Please repeat the records, word for word and without gaps.

-*-*-

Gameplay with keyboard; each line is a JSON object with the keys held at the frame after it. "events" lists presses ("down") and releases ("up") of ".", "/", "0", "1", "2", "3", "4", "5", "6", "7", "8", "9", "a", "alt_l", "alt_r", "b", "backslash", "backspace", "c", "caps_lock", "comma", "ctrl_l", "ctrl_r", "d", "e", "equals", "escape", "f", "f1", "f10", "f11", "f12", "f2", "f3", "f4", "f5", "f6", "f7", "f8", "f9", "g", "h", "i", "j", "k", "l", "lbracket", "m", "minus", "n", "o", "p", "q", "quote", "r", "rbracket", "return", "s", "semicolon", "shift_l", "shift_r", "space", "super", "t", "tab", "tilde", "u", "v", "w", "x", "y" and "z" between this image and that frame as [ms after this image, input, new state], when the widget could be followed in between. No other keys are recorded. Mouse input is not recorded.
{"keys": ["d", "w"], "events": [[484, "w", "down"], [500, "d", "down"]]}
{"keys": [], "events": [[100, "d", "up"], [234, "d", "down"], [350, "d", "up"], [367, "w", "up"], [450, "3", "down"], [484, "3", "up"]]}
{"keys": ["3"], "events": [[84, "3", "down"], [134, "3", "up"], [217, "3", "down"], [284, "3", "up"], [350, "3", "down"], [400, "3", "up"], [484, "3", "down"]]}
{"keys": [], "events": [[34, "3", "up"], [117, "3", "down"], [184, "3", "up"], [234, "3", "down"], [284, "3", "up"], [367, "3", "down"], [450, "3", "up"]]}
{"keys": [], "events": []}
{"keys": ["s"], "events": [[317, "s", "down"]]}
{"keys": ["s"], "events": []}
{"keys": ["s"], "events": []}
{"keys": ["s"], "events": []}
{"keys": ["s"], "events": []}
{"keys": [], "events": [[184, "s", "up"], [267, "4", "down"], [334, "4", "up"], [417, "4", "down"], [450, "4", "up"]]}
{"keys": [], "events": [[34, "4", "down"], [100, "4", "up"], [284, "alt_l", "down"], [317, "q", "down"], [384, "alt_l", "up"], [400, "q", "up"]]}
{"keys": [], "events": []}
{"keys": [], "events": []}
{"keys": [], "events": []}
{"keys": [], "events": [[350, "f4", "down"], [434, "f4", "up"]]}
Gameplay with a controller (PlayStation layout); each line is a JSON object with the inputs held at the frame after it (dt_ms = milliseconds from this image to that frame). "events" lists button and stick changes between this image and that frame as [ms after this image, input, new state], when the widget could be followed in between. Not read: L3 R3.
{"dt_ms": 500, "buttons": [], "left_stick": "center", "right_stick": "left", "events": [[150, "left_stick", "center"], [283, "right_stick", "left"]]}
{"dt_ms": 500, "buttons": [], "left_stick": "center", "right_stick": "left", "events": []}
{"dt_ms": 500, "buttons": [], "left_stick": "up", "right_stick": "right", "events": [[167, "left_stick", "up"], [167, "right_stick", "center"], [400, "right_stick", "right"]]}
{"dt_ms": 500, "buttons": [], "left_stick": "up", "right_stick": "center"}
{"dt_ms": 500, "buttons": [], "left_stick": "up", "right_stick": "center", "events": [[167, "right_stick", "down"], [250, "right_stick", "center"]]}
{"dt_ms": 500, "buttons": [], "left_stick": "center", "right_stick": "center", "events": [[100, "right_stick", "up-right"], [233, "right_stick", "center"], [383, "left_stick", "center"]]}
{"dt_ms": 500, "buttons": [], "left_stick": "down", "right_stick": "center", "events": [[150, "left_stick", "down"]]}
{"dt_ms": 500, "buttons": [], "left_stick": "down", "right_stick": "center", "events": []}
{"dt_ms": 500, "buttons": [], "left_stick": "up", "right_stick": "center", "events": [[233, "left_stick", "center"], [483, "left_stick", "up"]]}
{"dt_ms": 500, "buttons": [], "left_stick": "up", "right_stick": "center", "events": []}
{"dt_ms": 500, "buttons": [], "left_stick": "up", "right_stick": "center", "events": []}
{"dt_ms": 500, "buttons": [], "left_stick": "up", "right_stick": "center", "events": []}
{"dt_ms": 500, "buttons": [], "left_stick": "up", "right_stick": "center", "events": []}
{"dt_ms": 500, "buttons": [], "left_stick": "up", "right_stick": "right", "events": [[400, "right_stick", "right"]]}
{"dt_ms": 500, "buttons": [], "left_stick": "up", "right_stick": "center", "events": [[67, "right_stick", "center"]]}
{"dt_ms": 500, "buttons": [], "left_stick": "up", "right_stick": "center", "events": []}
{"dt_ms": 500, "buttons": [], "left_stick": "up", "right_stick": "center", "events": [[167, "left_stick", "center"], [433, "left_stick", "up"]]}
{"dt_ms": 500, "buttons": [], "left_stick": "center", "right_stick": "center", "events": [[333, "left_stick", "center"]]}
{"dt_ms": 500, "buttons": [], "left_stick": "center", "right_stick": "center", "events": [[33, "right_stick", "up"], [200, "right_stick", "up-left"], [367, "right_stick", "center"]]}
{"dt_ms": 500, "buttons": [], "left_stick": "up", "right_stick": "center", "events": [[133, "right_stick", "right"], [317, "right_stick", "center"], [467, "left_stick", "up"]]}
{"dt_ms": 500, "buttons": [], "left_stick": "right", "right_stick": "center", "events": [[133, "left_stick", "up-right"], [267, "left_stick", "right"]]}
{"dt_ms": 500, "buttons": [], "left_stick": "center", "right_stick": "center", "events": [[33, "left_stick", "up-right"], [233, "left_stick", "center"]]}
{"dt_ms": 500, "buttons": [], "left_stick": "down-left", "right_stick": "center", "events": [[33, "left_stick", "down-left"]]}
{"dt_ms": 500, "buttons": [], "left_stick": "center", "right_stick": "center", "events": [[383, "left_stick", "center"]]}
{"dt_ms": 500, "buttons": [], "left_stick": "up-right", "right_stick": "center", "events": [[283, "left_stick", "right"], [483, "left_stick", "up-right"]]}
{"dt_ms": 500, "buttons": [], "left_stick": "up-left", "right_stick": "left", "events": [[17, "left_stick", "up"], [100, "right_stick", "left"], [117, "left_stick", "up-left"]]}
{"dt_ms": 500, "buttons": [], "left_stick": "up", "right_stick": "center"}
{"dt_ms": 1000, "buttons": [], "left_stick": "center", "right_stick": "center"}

-*-*-

• EXERCISE ANSWER:
Gameplay with keyboard; each line is a JSON object with the keys held at the frame after it. "events" lists presses ("down") and releases ("up") of ".", "/", "0", "1", "2", "3", "4", "5", "6", "7", "8", "9", "a", "alt_l", "alt_r", "b", "backslash", "backspace", "c", "caps_lock", "comma", "ctrl_l", "ctrl_r", "d", "e", "equals", "escape", "f", "f1", "f10", "f11", "f12", "f2", "f3", "f4", "f5", "f6", "f7", "f8", "f9", "g", "h", "i", "j", "k", "l", "lbracket", "m", "minus", "n", "o", "p", "q", "quote", "r", "rbracket", "return", "s", "semicolon", "shift_l", "shift_r", "space", "super", "t", "tab", "tilde", "u", "v", "w", "x", "y" and "z" between this image and that frame as [ms after this image, input, new state], when the widget could be followed in between. No other keys are recorded. Mouse input is not recorded.
{"keys": ["d", "w"], "events": [[484, "w", "down"], [500, "d", "down"]]}
{"keys": [], "events": [[100, "d", "up"], [234, "d", "down"], [350, "d", "up"], [367, "w", "up"], [450, "3", "down"], [484, "3", "up"]]}
{"keys": ["3"], "events": [[84, "3", "down"], [134, "3", "up"], [217, "3", "down"], [284, "3", "up"], [350, "3", "down"], [400, "3", "up"], [484, "3", "down"]]}
{"keys": [], "events": [[34, "3", "up"], [117, "3", "down"], [184, "3", "up"], [234, "3", "down"], [284, "3", "up"], [367, "3", "down"], [450, "3", "up"]]}
{"keys": [], "events": []}
{"keys": ["s"], "events": [[317, "s", "down"]]}
{"keys": ["s"], "events": []}
{"keys": ["s"], "events": []}
{"keys": ["s"], "events": []}
{"keys": ["s"], "events": []}
{"keys": [], "events": [[184, "s", "up"], [267, "4", "down"], [334, "4", "up"], [417, "4", "down"], [450, "4", "up"]]}
{"keys": [], "events": [[34, "4", "down"], [100, "4", "up"], [284, "alt_l", "down"], [317, "q", "down"], [384, "alt_l", "up"], [400, "q", "up"]]}
{"keys": [], "events": []}
{"keys": [], "events": []}
{"keys": [], "events": []}
{"keys": [], "events": [[350, "f4", "down"], [434, "f4", "up"]]}
Gameplay with a controller (PlayStation layout); each line is a JSON object with the inputs held at the frame after it (dt_ms = milliseconds from this image to that frame). "events" lists button and stick changes between this image and that frame as [ms after this image, input, new state], when the widget could be followed in between. Not read: L3 R3.
{"dt_ms": 500, "buttons": [], "left_stick": "center", "right_stick": "left", "events": [[150, "left_stick", "center"], [283, "right_stick", "left"]]}
{"dt_ms": 500, "buttons": [], "left_stick": "center", "right_stick": "left", "events": []}
{"dt_ms": 500, "buttons": [], "left_stick": "up", "right_stick": "right", "events": [[167, "left_stick", "up"], [167, "right_stick", "center"], [400, "right_stick", "right"]]}
{"dt_ms": 500, "buttons": [], "left_stick": "up", "right_stick": "center"}
{"dt_ms": 500, "buttons": [], "left_stick": "up", "right_stick": "center", "events": [[167, "right_stick", "down"], [250, "right_stick", "center"]]}
{"dt_ms": 500, "buttons": [], "left_stick": "center", "right_stick": "center", "events": [[100, "right_stick", "up-right"], [233, "right_stick", "center"], [383, "left_stick", "center"]]}
{"dt_ms": 500, "buttons": [], "left_stick": "down", "right_stick": "center", "events": [[150, "left_stick", "down"]]}
{"dt_ms": 500, "buttons": [], "left_stick": "down", "right_stick": "center", "events": []}
{"dt_ms": 500, "buttons": [], "left_stick": "up", "right_stick": "center", "events": [[233, "left_stick", "center"], [483, "left_stick", "up"]]}
{"dt_ms": 500, "buttons": [], "left_stick": "up", "right_stick": "center", "events": []}
{"dt_ms": 500, "buttons": [], "left_stick": "up", "right_stick": "center", "events": []}
{"dt_ms": 500, "buttons": [], "left_stick": "up", "right_stick": "center", "events": []}
{"dt_ms": 500, "buttons": [], "left_stick": "up", "right_stick": "center", "events": []}
{"dt_ms": 500, "buttons": [], "left_stick": "up", "right_stick": "right", "events": [[400, "right_stick", "right"]]}
{"dt_ms": 500, "buttons": [], "left_stick": "up", "right_stick": "center", "events": [[67, "right_stick", "center"]]}
{"dt_ms": 500, "buttons": [], "left_stick": "up", "right_stick": "center", "events": []}
{"dt_ms": 500, "buttons": [], "left_stick": "up", "right_stick": "center", "events": [[167, "left_stick", "center"], [433, "left_stick", "up"]]}
{"dt_ms": 500, "buttons": [], "left_stick": "center", "right_stick": "center", "events": [[333, "left_stick", "center"]]}
{"dt_ms": 500, "buttons": [], "left_stick": "center", "right_stick": "center", "events": [[33, "right_stick", "up"], [200, "right_stick", "up-left"], [367, "right_stick", "center"]]}
{"dt_ms": 500, "buttons": [], "left_stick": "up", "right_stick": "center", "events": [[133, "right_stick", "right"], [317, "right_stick", "center"], [467, "left_stick", "up"]]}
{"dt_ms": 500, "buttons": [], "left_stick": "right", "right_stick": "center", "events": [[133, "left_stick", "up-right"], [267, "left_stick", "right"]]}
{"dt_ms": 500, "buttons": [], "left_stick": "center", "right_stick": "center", "events": [[33, "left_stick", "up-right"], [233, "left_stick", "center"]]}
{"dt_ms": 500, "buttons": [], "left_stick": "down-left", "right_stick": "center", "events": [[33, "left_stick", "down-left"]]}
{"dt_ms": 500, "buttons": [], "left_stick": "center", "right_stick": "center", "events": [[383, "left_stick", "center"]]}
{"dt_ms": 500, "buttons": [], "left_stick": "up-right", "right_stick": "center", "events": [[283, "left_stick", "right"], [483, "left_stick", "up-right"]]}
{"dt_ms": 500, "buttons": [], "left_stick": "up-left", "right_stick": "left", "events": [[17, "left_stick", "up"], [100, "right_stick", "left"], [117, "left_stick", "up-left"]]}
{"dt_ms": 500, "buttons": [], "left_stick": "up", "right_stick": "center"}
{"dt_ms": 1000, "buttons": [], "left_stick": "center", "right_stick": "center"}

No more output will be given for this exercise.